**Задание 1**
Какую возможность, согласно отрывку о голодовке, заключенные неожиданно получили в первый день благодаря окружавшему их сочувствию?

------ Исходный документ ------

Первый день голодовки прошел тихо. Ни тюремная администрация, ни ЧК как будто не обращали на нас ни малейшего внимания. Но нам удалось в этот первый день сделать для своего дела очень многое: благодаря окружавшему нас сочувствию мы неожиданно получили возможность установить регулярные сношения с волей. Ежедневно, а то и два раза в день мы получали и отсылали письма: мы подробно писали обо всем, происходившем в тюрьме, и в свою очередь получали подробные сведения о том, что делается на воле, в частности в большевистских сферах, где объявление нами голодовки вызвало переполох. Другая в высокой степени важная удача заключалась в том, что нашим товарищам на воле удалось в тот же день телеграфом осведомить о начавшейся голодовке заграницу, обойдя весьма остроумным способом (о нем, разумеется, умолчу) большевистские цензурные рогатки. Известно, какую громадную – быть может, решающую – роль сыграла в нашей судьбе кампания протеста, поднятая в связи с голодовкою в европейских рабочих партиях и рабочей печати. Благодаря тому же остроумному способу мы были в общих чертах осведомлены о ходе этой кампании и о растерянности, которую она вызвала среди не ожидавших такого оборота дела большевиков, а это, понятно, значительно укрепляло бодрость духа голодающих.

------ Исходные данные ------

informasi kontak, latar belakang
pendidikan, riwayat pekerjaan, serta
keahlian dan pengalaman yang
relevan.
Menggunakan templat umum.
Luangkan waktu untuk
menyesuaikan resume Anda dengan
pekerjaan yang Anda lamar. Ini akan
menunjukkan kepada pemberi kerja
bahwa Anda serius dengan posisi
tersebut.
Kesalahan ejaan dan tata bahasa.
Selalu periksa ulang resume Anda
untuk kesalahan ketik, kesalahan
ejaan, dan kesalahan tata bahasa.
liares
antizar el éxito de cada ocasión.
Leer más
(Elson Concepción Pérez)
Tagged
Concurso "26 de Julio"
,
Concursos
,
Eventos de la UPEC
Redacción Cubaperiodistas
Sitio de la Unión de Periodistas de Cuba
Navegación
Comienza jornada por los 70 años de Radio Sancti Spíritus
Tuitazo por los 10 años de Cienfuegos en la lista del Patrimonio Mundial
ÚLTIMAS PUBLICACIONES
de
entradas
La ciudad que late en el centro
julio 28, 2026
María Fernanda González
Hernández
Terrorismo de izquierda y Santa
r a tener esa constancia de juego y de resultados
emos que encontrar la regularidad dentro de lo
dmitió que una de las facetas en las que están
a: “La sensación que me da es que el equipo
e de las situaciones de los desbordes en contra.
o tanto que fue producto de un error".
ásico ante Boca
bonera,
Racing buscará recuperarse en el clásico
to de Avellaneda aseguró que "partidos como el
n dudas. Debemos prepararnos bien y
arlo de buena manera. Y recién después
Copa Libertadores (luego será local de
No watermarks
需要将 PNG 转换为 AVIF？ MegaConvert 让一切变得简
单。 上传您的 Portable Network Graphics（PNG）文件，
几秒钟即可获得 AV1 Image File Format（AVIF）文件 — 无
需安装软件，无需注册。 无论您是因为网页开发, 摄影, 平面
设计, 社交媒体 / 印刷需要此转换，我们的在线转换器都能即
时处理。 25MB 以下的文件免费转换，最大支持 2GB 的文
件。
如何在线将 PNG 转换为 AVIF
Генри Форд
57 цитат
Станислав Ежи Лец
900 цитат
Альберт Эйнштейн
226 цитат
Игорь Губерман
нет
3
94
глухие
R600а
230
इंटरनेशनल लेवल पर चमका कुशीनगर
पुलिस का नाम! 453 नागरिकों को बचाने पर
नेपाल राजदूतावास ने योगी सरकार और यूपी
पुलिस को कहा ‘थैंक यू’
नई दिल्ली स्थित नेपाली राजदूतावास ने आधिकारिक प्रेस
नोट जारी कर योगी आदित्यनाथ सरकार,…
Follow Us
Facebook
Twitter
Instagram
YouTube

------

**Задание 2**
Выберите из записей все строки, содержащие слово «pekerjaan», с учетом регистра.

**Ваше решение 1**
Они получили возможность установить регулярные сношения с волей.

**Ваше решение 2**
pendidikan, riwayat pekerjaan, serta
pekerjaan yang Anda lamar. Ini akan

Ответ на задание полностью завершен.